_DIRECTIONS FOR THIS TASK_:
Copy the lines of the records word for word, starting with the line that contains "name author: (L.) C. Presl" and continuing through the last line of the records.

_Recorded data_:

__________

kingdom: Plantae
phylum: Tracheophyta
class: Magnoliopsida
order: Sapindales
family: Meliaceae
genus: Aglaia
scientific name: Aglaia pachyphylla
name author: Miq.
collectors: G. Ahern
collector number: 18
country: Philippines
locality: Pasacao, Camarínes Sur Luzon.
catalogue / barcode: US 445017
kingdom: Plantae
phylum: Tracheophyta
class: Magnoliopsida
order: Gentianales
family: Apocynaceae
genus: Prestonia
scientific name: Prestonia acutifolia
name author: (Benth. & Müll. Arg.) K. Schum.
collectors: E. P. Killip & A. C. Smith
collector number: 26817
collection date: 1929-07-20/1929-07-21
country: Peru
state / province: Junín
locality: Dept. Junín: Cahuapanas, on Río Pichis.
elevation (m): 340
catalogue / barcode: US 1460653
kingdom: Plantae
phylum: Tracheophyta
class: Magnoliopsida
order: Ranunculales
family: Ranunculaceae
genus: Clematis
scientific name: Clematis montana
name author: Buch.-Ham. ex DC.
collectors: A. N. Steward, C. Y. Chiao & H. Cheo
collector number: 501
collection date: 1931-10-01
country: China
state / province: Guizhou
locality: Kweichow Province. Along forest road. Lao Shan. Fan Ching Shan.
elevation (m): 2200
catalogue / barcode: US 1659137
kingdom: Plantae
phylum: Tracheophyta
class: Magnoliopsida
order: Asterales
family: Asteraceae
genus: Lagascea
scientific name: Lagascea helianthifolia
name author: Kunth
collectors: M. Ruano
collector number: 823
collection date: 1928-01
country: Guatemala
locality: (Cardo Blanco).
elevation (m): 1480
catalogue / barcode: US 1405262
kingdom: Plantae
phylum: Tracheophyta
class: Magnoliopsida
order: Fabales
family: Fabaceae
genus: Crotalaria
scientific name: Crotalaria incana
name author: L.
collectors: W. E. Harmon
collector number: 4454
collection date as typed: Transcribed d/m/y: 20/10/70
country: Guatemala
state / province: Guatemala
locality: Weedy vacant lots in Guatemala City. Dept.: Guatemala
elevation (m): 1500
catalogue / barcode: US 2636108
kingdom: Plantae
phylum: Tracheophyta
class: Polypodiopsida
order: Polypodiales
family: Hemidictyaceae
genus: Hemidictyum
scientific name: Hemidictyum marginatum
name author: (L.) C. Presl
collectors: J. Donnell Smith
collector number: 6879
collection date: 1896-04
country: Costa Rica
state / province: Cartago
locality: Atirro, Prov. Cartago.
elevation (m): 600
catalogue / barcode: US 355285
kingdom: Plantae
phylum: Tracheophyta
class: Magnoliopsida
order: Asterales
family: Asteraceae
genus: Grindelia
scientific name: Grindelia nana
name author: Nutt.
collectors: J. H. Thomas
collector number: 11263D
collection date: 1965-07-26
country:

__________

_EXERCISE RESPONSE_:
name author: (L.) C. Presl
collectors: J. Donnell Smith
collector number: 6879
collection date: 1896-04
country: Costa Rica
state / province: Cartago
locality: Atirro, Prov. Cartago.
elevation (m): 600
catalogue / barcode: US 355285
kingdom: Plantae
phylum: Tracheophyta
class: Magnoliopsida
order: Asterales
family: Asteraceae
genus: Grindelia
scientific name: Grindelia nana
name author: Nutt.
collectors: J. H. Thomas
collector number: 11263D
collection date: 1965-07-26
country:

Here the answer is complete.